What's really scary is that these folks carry a lot of weight in terms of influencing insurance coverage, policy and doctors' practices. The report mentions mammogram screening biannually for women in their 50s, up to age 75. Then what?
My mom had breast cancer at age 83. Was her life worth saving? My dad thinks so, as does the rest of the family. Who is to going to decide about women like Mom in the future?
If there's any good news in this, it's that the American Cancer Society and the American College of Radiology are standing by the previous policy of recommending annual mammograms for women in their 40s. How well this policy will stand up to government wonks is anyone's guess.
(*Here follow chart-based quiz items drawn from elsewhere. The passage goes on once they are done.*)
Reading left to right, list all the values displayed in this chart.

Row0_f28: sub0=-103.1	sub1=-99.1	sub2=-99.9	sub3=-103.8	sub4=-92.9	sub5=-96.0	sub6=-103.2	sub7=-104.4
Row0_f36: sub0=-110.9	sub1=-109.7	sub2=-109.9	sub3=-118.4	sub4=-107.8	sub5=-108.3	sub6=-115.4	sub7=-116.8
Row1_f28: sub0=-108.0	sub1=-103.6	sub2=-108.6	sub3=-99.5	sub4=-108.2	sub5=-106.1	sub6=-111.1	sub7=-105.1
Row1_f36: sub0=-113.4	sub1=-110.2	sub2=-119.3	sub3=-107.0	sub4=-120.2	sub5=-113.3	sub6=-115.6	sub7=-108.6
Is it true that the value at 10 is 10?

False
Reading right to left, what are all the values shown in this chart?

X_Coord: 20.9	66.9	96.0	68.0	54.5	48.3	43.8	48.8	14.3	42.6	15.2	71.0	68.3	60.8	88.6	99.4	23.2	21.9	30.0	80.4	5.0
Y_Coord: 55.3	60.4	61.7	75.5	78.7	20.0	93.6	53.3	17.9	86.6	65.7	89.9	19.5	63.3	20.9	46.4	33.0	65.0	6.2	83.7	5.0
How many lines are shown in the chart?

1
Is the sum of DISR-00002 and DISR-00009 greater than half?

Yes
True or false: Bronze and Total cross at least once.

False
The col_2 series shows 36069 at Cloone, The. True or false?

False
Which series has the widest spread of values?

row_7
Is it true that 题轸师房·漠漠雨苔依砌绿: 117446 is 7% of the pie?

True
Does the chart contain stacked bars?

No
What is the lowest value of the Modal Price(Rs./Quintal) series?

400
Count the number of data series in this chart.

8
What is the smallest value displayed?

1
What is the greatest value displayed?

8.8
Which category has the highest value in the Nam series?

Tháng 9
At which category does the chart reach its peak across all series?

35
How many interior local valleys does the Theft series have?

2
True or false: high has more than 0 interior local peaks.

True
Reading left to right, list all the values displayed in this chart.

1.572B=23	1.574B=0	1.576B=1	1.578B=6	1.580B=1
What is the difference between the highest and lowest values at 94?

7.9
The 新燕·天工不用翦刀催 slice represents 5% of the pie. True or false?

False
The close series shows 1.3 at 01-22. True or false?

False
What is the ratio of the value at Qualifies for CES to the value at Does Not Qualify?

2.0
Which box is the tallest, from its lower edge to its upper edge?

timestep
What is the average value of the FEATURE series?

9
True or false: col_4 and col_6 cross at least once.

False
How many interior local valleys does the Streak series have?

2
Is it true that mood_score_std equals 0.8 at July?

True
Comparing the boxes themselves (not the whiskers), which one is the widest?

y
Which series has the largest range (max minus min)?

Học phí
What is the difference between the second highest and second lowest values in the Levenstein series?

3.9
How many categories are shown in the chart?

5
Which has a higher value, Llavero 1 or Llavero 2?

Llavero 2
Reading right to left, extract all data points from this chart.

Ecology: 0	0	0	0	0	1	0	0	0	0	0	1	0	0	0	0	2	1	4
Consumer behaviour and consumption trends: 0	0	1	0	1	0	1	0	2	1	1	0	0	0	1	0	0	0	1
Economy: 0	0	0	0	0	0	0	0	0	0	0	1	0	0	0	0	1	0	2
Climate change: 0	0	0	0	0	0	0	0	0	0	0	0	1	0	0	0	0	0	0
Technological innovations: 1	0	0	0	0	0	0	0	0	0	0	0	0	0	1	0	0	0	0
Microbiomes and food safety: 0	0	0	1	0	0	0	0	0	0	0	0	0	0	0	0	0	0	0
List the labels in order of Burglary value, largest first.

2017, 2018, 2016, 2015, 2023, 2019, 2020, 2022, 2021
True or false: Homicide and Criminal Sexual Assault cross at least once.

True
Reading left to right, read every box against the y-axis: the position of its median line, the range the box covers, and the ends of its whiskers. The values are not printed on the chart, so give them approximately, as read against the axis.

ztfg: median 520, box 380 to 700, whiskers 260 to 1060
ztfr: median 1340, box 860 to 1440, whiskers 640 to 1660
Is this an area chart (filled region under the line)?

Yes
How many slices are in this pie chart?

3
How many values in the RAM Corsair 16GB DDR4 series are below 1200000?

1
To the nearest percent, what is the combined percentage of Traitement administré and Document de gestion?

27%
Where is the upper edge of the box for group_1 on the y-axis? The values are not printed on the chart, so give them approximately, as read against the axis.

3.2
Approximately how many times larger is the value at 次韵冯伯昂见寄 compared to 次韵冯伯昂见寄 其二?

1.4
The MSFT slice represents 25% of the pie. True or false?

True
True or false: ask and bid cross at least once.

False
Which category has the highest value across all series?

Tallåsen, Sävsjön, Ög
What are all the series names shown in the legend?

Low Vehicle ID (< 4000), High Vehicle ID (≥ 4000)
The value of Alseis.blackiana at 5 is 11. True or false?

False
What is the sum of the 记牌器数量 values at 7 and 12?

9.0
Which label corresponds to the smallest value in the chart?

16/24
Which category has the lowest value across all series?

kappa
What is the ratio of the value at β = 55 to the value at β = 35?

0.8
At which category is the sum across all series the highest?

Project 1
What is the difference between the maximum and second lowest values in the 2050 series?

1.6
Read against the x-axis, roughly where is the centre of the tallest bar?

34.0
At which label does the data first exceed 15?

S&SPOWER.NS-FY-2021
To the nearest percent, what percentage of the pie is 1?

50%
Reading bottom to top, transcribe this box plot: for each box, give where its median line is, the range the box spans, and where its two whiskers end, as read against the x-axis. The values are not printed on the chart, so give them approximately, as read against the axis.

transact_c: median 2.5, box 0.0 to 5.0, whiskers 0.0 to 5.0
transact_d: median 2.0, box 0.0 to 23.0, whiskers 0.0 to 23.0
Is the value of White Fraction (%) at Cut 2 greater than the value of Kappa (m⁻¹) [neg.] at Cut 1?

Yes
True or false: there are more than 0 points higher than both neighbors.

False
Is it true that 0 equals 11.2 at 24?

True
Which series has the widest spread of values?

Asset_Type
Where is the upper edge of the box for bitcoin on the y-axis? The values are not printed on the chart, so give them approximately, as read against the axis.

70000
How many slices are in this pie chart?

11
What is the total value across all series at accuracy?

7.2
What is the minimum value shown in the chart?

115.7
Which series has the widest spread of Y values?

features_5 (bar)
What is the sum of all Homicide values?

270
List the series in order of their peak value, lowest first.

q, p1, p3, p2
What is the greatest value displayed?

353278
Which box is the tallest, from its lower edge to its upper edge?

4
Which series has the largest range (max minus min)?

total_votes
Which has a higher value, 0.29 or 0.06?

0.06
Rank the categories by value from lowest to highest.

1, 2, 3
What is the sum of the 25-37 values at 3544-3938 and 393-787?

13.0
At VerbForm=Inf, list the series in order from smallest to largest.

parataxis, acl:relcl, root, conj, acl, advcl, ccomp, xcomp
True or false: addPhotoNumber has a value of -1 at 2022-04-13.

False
On the other hand, I feel betrayed by so-called advocacy groups such as the National Breast Cancer Coalition, Breast Cancer Action and the National Women's Health Network, which reportedly welcomed the new guidelines.
I've been a proponent of President Obama's plan for health care reform. Suddenly I'm worried about what I used to consider ridiculous scare tactics concerning government decisions on who lives and dies. Now I'm not so sure they're ridiculous.
When I was first diagnosed with cancer, my daughter was 4 years old. If these new guidelines had been in place in the late 1990s, would I have lived to see her senior year in high school?
Leslie Martin is an editor. She lives in Mendota Heights.